Nutrient popping pesto

I love the smell of fresh sweet basil; one waft captures images of warm summer days, luscious ripe juicy tomatoes draped with fresh basil leaves accompanied by a crisp cool glass of wine. Opening up a jar of pesto can capture this image, even on the coldest winter day, an ideal sauce or marinade for a quick weekday supper. Of course, one of the main ingredients for traditional pesto is cheese so this is usually a no go area for me, unless I can find a jar in a “free from” range – fairly rare in the UK, non-existent here in India.

Recently I came across a bunch of sweet basil in the local vegetable store and just craved for pesto. There are many kinds of basil; Asian basil has a quite different flavour to the Medterranean type, harsher and reminiscent of cloves which doesn’t work quite so well on pasta, so finding sweet basil was a real boon. Basil is full of nutrient goodies and the oil in the leaves carry anti-inflammatory and anti-bacterial properties so not only taste good but are good for you too. One agent, eugenol, inhibits the enzymes that mediate the inflammatory cascade and can  provide symptomatic relief in conditions such as rheumatoid arthritis and irritable bowel disease. Basil is also packed full of vitamin A which is essential for healthy eyes, skin and mucous membranes as well as vitamin K, essential for blood clotting and strengthening bones. Not only that but basil contains good amounts of iron, manganese and potassium, essential for healthy functional cells. So much in one leaf!

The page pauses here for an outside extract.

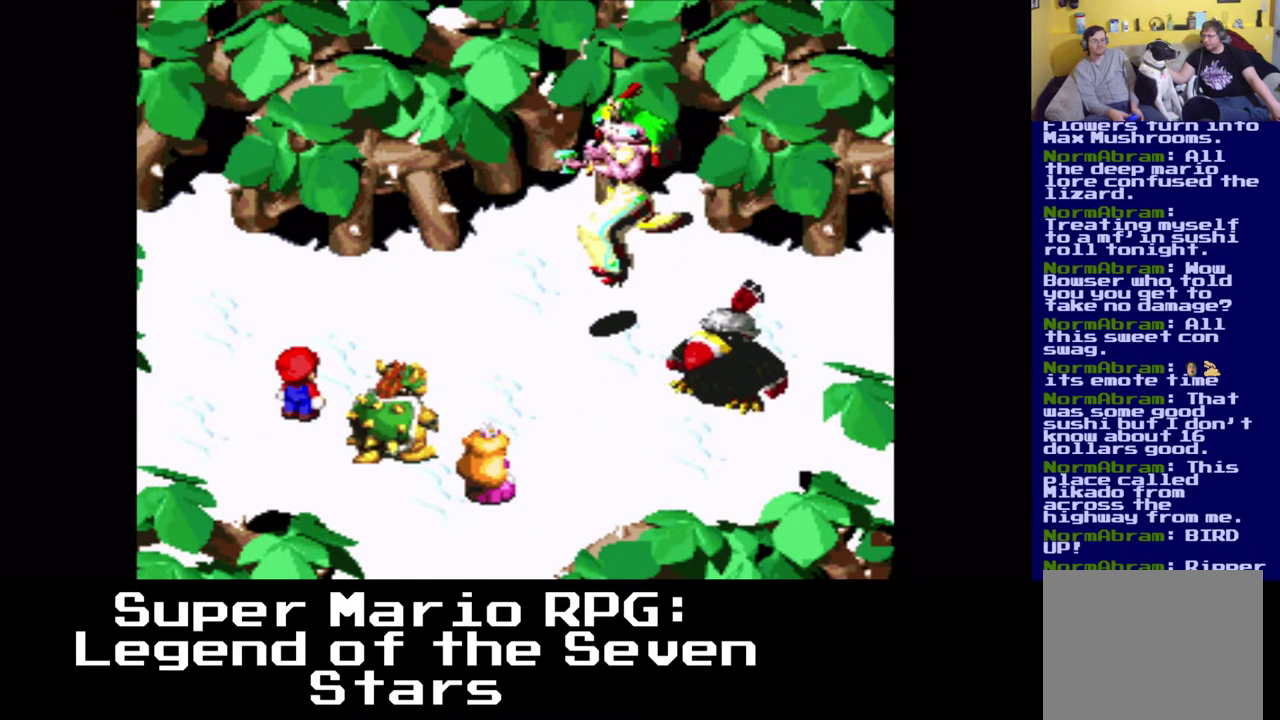
{"buttons": [], "left_stick": "center", "events": []}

Traditionally, pesto is made with pine nuts, but these are also hard to find here and always seem to be rancid. On a recent trip to Kashmir, I was so excited to find a box of pine nuts, guaranteed not to have turned rancid, or so I was told. When I returned home and eagerly opened the box, I discovered that was because they were still in their shell. Peeling 100g of pine nuts is a seriously boring job!! So a nutrient popping alternative is walnuts (I also bought a massive bag of these, ready shelled!). People often shy away from nuts, fearful of their high fat content. But walnuts contain unsaturated fats and fabulous amounts of omega 3 alpha-linolenic acid, one of the few plant based foods to have this essential fatty acid. Omega 3 fats keep your heart and brain healthy – a walnut looks a bit like a brain and really is brain food. They also have fabulous amounts of the micro-mineral manganese, essential for blood sugar control, cellular energy and bone growth, and other minerals such as magnesium, copper and phosphate as well as a whole range of vitamins.

So for the pesto you need:

Dairy free pesto

2 cups of basil leaves
1/3 cup of walnuts, lightly toasted and cooled
3 cloves of garlic crushed
1/2 cup of olive oil
salt to taste
Firstly place the walnuts in your blender or grinder and blitz for a couple of seconds. Add the basil and garlic and blitz again until broken down. Then add the olive oil a bit at a time, blitzing in between until you get the consistency you want and season with salt to taste. That’s it! Same as normal pesto, just no cheese! Because there are no additives and preservatives apart from the salt, the bright fresh green colour fades pretty quickly, but it still keeps well in the fridge for a few days, or you can freeze it in small quantities if you want, but I think this takes out some of the active ingrediants and lowers it’s healing properties. Of course then you can do whatever you want with it – spoon in to pasta, add more oil and use as a salad dressing or marinade or even a topping for a baked potato.
Dairy free, super healthy and delicious – what’s not to like?